Geographic diversification of data center construction could actually benefit specialized cooling vendors. As operators exhaust capacity in traditional hub markets and expand to secondary locations, standardized cooling solutions become more valuable than custom designs optimized for specific facility characteristics. ACT's modular approach positions the company to serve distributed facility footprints more effectively than vendors focused on hyperscale megafacility designs.
Transaction Reflects Broader Infrastructure Investment Themes Beyond Data Centers
The ACT acquisition fits within Blackstone's broader thesis that energy transition requires massive investment in enabling infrastructure that doesn't fit neat categories of renewable generation or grid-scale storage. Thermal management, like power electronics, transmission capacity, and grid control systems, represents essential but historically underinvested infrastructure that becomes critical as electrification accelerates.
Blackstone Energy Transition Partners, launched in 2022 with $7 billion in committed capital, has deployed approximately $4.2 billion across 12 platform investments. The fund targets infrastructure assets that enable decarbonization rather than pure renewable energy generation. Previous investments include a battery energy storage developer, an electric vehicle charging network operator, and a manufacturer of power conversion equipment for renewable energy systems.
This strategy distinguishes Blackstone from competitors that have concentrated on wind and solar generation assets. While renewable energy projects offer stable, contracted cash flows, infrastructure equipment vendors provide exposure to secular growth themes with less commodity price sensitivity. ACT's revenue derives from equipment sales and aftermarket services rather than electricity generation, creating a different risk-return profile more aligned with traditional industrial buyouts.

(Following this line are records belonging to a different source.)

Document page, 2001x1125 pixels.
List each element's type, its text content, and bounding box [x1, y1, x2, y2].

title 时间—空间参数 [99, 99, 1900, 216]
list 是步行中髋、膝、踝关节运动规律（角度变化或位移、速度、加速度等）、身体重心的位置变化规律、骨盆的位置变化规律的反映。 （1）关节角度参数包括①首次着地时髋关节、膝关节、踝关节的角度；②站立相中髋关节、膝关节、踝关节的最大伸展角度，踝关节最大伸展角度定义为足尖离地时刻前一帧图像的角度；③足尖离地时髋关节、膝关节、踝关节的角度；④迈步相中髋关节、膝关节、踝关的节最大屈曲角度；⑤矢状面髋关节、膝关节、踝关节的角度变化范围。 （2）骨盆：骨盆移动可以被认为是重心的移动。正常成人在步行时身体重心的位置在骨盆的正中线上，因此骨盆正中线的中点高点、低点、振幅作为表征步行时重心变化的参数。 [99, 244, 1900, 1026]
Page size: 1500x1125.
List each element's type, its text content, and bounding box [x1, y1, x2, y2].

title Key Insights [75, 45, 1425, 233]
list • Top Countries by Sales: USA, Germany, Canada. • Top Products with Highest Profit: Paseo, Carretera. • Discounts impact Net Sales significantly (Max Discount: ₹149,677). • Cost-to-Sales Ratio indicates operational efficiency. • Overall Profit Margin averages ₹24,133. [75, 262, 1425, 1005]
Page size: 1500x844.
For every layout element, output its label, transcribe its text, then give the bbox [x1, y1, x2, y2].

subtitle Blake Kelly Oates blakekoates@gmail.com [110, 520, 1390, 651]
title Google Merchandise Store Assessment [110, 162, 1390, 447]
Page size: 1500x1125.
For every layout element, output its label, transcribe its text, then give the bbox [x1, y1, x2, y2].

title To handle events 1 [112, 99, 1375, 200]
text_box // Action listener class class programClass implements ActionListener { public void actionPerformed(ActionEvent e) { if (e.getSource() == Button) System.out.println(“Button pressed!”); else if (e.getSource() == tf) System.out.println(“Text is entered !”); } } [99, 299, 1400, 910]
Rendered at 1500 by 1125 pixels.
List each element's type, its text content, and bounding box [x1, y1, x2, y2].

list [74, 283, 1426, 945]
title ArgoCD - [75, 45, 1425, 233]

The thermal management market also offers international expansion opportunities that pure-play data center investments lack. European data centers face similar cooling challenges as U.S. facilities but operate under stricter efficiency standards that accelerate liquid cooling adoption. Asian markets, particularly China and India, are building massive data center capacity to support domestic cloud services and AI development, creating demand for proven cooling technology from Western vendors.